School board notes report cards
The district had three elementary schools, Newby, Memorial and Sue Buel, designated as "model schools" by the state for their academic scores and growth. Not only is it the second year in a row McMinnville's had three model schools, but it the second year it had more models than any other district in the state – three of the total 27 model schools statewide.
All three of those schools earned rankings of 5, meaning they are in the top 10 percent of schools statewide. Duniway Middle School also rated 5. The district's other middle and elementary schools rated 4, with a 3 for McMinnville High School.
Superintendent Maryalice Russell noted that the new report cards contain a great deal of data for parents, ranging from enrollment growth to comparisons of local schools' scores with those of the state as a whole and similar districts.
She questioned the seismic rating on the cards, however. She noted that the seismic survey is based on appearance of the buildings, rather than how they were built and updated. And some of the data is incorrect -- McMinnville High School's rating, for instance, is mistakenly based on a school in another district.
On another matter, finance director Susan Escure reported that McMinnville will receive about $1 million more in state funding as a result of the recent special legislative session. The legislature devoted more to schools so they can add teachers and school days and lower class size, she said. The money will come in 2014-15.
Escure also noted that this is the first year since 2009-10 that McMinnville's enrollment has grown. The district currently has 169 more students than projected, with a total of 6,607.
After the meeting, the superintendent noted that the district received confirmation that its application for a federal Race to the Top grant was received, despite the government shutdown.
The shutdown, which ended Thursday, may delay announcement of the grant winners, however. Originally, that was to happen Dec. 1.
The $20 million grant would augment programs for students in pre-kindergarten to grade 12, Russell said.
In other business Monday night:
* School board members and the audience stood and repeated the Hands & Word pledge, "I will not use my hands or my words for hurting myself or others."
Gloria Foltz of Soroptimist International of McMinnville told the board about the history of Hands & Words, which was started by a Salem martial arts teacher in 1997. She wanted to teach people that they have a moral and legal right to live free of abuse and violence, Foltz said.
"Maybe we should send this to Washington," she quipped.
Hands & Words is used internationally. McMinnville School District students say the pledge on a regular basis. McMinnville Soroptimists adopted it as one of their efforts, because it fits with their main goal of bettering the lives of women and girls.
Hands & Words Week is Oct. 20 to 26.
* Sue Buel Elementary School students, Principal Stephanie Legard and librarian Sharon Buehler talked about the myriad ways the school is encouraging students to love reading.
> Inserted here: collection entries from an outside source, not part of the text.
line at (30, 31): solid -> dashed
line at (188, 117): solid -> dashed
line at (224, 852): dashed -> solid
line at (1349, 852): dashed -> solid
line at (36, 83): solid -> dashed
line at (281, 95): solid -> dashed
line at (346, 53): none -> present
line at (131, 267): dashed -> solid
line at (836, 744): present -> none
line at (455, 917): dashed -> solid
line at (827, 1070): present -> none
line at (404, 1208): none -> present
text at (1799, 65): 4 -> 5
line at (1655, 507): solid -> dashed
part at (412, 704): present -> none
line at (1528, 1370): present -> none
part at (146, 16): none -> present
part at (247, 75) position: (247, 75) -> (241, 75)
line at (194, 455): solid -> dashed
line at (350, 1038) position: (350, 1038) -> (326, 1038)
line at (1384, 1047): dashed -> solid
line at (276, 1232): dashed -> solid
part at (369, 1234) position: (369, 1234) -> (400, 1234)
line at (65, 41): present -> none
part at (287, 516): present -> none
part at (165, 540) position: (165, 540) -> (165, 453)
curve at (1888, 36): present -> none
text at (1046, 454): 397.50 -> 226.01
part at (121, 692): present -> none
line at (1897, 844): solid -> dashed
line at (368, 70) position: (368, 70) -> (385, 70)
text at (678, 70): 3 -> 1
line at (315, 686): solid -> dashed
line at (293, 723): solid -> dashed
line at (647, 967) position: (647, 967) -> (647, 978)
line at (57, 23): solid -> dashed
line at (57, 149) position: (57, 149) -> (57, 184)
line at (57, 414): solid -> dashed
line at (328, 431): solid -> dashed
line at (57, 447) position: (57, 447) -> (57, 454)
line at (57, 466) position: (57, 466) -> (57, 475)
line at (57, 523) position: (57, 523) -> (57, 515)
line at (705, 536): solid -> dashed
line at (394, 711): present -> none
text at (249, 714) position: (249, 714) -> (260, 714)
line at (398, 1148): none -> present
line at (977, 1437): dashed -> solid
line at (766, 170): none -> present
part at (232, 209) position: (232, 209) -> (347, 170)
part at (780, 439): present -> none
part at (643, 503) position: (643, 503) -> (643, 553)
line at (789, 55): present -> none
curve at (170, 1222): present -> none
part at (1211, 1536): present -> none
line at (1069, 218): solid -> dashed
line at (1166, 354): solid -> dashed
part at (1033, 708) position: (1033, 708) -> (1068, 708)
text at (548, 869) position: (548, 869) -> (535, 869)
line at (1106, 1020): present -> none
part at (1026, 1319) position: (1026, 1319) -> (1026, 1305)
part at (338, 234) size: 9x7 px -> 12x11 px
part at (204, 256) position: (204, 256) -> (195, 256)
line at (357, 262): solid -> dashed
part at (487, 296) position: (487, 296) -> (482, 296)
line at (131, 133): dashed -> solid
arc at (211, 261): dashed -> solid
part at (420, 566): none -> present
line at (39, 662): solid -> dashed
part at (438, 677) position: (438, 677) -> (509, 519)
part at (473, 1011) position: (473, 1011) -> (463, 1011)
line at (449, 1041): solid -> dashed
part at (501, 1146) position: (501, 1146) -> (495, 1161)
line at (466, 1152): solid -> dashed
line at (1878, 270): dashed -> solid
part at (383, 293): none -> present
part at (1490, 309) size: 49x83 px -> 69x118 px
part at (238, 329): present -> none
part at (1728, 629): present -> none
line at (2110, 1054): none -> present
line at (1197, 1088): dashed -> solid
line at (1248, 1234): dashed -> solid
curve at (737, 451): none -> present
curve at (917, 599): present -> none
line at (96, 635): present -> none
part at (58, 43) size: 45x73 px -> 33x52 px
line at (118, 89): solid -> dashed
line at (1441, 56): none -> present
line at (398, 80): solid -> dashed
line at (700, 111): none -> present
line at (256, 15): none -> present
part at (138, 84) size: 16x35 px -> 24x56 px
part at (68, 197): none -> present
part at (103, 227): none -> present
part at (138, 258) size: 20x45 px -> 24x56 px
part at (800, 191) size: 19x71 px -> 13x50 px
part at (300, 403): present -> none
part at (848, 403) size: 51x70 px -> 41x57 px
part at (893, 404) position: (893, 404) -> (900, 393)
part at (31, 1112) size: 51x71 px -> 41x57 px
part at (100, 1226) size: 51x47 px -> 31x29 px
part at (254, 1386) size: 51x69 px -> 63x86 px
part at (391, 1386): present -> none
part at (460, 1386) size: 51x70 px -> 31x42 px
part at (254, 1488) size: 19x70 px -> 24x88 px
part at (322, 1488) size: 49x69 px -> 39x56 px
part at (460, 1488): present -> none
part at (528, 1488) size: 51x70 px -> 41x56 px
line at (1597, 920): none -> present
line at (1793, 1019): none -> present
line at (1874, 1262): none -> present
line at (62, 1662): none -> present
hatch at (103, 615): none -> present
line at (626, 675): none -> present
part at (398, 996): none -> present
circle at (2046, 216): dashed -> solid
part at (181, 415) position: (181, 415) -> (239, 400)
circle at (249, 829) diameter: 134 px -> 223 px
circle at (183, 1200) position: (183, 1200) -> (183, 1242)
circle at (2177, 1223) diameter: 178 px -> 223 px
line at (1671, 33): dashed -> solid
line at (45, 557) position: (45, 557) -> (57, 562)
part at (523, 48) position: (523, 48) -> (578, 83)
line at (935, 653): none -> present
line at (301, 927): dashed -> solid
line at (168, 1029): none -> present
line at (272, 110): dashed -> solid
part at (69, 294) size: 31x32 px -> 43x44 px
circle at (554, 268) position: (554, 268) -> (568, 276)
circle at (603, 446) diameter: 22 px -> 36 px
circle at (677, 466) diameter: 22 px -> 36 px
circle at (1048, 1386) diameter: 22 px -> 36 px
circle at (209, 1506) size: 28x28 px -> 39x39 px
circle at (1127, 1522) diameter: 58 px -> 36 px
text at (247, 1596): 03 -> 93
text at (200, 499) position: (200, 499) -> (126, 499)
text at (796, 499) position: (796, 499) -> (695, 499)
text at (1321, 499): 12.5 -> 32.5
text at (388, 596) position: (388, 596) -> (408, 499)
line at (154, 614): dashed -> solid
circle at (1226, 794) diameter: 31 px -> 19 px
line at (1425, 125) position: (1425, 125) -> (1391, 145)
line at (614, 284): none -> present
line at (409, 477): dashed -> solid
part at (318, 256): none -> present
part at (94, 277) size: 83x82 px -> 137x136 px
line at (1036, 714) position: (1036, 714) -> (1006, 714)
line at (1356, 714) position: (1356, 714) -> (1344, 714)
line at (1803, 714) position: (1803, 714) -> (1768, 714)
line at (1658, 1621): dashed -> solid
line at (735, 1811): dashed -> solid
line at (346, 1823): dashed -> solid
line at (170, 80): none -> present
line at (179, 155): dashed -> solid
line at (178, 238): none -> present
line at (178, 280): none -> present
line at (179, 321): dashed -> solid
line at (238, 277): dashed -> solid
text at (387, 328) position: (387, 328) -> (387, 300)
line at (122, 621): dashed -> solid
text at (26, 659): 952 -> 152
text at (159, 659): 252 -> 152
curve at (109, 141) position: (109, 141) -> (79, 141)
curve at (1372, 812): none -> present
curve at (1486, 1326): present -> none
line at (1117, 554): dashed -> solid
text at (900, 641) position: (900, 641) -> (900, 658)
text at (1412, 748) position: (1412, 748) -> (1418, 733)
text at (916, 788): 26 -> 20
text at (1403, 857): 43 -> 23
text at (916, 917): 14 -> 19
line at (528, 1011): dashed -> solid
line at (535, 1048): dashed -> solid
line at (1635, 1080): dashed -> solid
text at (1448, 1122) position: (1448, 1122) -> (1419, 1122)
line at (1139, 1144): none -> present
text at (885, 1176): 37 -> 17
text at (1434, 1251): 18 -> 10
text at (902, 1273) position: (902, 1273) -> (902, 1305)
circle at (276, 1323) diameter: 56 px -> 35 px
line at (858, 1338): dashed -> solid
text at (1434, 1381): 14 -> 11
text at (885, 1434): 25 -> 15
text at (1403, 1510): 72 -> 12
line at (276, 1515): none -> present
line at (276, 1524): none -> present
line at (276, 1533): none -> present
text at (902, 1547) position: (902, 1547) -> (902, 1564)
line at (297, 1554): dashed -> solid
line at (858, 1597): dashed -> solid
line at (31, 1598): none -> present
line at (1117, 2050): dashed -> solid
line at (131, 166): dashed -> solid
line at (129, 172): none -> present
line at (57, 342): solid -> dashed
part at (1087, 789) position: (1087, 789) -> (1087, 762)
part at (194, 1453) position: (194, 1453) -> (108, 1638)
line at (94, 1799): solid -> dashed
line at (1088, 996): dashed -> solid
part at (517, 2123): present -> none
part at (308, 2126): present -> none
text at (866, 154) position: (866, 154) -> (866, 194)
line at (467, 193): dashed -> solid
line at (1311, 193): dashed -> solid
Over the summer, the library was open so students could check out books and pick up books to keep; almost 160 students took advantage of the program, which also offered crafts, yoga and other activities. The school also mailed out free books to more than 100 primary students over the summer.
For students in grades three through five, Buel offers noontime book clubs. About 189 children participated last spring. The school also has a "You read it, you keep it" program funded by a grant; participants can read books, then take them home to share with their families.